European shares fell yesterday, securing their worst quarterly performance in over five years, as renewed concern about the credit crunch hit bank stocks and a broker downgrade dragged down Vodafone.

The FTSEurofirst 300 index of top European shares ended down 0.4 per cent at an unofficial 1,260.39 points, bringing its quarterly loss to 16 per cent, its worst quarterly performance since the third quarter of 2002 and the fifth monthly fall in a row. This would be the longest losing streak in the index since a six-month stretch of losses from April to September 2002 and the most volatile month since October 2003.

"You can break the market down into two components.
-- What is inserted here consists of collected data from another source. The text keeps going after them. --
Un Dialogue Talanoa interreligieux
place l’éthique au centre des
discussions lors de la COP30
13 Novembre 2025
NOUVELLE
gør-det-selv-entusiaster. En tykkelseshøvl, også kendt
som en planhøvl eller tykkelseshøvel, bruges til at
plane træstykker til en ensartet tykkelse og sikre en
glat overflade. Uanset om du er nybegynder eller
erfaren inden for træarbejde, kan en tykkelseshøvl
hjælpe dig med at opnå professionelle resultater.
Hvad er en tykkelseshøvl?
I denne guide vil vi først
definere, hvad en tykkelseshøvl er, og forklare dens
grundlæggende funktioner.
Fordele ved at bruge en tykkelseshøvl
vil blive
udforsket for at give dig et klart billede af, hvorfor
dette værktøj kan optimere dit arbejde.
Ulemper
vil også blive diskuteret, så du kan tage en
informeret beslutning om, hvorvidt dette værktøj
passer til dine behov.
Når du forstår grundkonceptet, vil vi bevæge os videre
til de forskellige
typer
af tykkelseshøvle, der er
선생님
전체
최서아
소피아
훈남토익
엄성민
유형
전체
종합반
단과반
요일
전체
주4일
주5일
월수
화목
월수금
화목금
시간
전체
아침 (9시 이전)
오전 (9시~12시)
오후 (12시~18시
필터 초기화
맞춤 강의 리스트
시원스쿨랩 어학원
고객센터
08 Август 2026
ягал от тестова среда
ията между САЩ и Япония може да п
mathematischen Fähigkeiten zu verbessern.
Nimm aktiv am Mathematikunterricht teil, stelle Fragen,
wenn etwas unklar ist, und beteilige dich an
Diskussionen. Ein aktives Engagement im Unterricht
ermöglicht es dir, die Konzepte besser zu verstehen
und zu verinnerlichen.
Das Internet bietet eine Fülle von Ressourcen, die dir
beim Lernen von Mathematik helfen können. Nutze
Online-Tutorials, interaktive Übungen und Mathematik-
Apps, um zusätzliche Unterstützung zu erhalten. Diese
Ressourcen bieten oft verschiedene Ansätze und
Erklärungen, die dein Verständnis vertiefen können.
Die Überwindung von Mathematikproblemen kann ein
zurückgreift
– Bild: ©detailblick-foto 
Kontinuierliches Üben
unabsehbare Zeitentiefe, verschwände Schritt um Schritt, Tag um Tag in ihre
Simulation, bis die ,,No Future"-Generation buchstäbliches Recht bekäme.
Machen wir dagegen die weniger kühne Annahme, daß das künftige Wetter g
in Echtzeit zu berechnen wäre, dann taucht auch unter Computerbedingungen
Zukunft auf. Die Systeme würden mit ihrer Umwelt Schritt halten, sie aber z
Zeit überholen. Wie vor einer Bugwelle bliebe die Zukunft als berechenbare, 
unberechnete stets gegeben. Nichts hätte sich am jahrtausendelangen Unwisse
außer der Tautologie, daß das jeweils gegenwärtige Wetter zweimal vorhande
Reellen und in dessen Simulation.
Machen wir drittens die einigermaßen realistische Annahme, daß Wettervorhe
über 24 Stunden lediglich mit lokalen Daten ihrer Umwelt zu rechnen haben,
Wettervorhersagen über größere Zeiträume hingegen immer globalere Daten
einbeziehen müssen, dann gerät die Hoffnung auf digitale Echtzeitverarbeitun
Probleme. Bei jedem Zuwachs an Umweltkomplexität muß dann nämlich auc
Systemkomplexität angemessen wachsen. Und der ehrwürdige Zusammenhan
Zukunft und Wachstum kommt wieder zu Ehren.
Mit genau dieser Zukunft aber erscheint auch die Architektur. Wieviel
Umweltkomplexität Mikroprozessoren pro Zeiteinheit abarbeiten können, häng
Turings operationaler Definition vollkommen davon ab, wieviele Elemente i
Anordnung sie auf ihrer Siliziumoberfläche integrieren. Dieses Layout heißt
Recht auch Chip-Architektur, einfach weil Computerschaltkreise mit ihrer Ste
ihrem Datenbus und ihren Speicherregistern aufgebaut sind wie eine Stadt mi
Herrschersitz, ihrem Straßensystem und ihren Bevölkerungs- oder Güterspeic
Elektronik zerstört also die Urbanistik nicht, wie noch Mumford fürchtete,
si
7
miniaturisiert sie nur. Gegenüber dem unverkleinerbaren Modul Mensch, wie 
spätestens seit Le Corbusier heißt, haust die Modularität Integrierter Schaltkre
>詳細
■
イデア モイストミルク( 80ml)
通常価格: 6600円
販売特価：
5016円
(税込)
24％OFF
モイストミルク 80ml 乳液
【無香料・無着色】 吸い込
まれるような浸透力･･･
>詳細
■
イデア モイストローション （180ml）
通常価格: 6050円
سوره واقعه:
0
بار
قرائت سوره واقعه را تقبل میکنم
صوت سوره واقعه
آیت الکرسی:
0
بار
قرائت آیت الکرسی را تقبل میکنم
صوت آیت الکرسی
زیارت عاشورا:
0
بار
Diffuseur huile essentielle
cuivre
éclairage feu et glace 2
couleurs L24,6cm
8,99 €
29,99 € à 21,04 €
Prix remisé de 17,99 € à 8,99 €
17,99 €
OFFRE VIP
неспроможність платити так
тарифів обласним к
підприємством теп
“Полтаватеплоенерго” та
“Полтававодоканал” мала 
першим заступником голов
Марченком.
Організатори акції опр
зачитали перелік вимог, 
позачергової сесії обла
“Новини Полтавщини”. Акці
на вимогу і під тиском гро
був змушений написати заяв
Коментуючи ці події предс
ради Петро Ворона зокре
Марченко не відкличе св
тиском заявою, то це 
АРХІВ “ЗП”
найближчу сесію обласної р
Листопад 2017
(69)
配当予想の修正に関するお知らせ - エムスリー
You've got the credit crunch affecting financials and then you've got the economic slowdown," said Kevin Lilley, a portfolio manager at Royal London Asset Management who helps manage €1.1 billion.

"We are now five years into this current economic cycle and I just think people's estimates are way, way too high," he said, adding: "It is difficult to see the market making major headway when there are going to be major downgrades coming through."

London's FTSE 100 index rose 0.2 per cent, bringing its quarterly loss to 11.7 per cent, while Frankfurt's DAX fell 0.4 per cent, bringing its quarterly loss to 19 per cent and Paris's CAC 40 rose 0.2 per cent, which brought its quarterly loss to 16 per cent.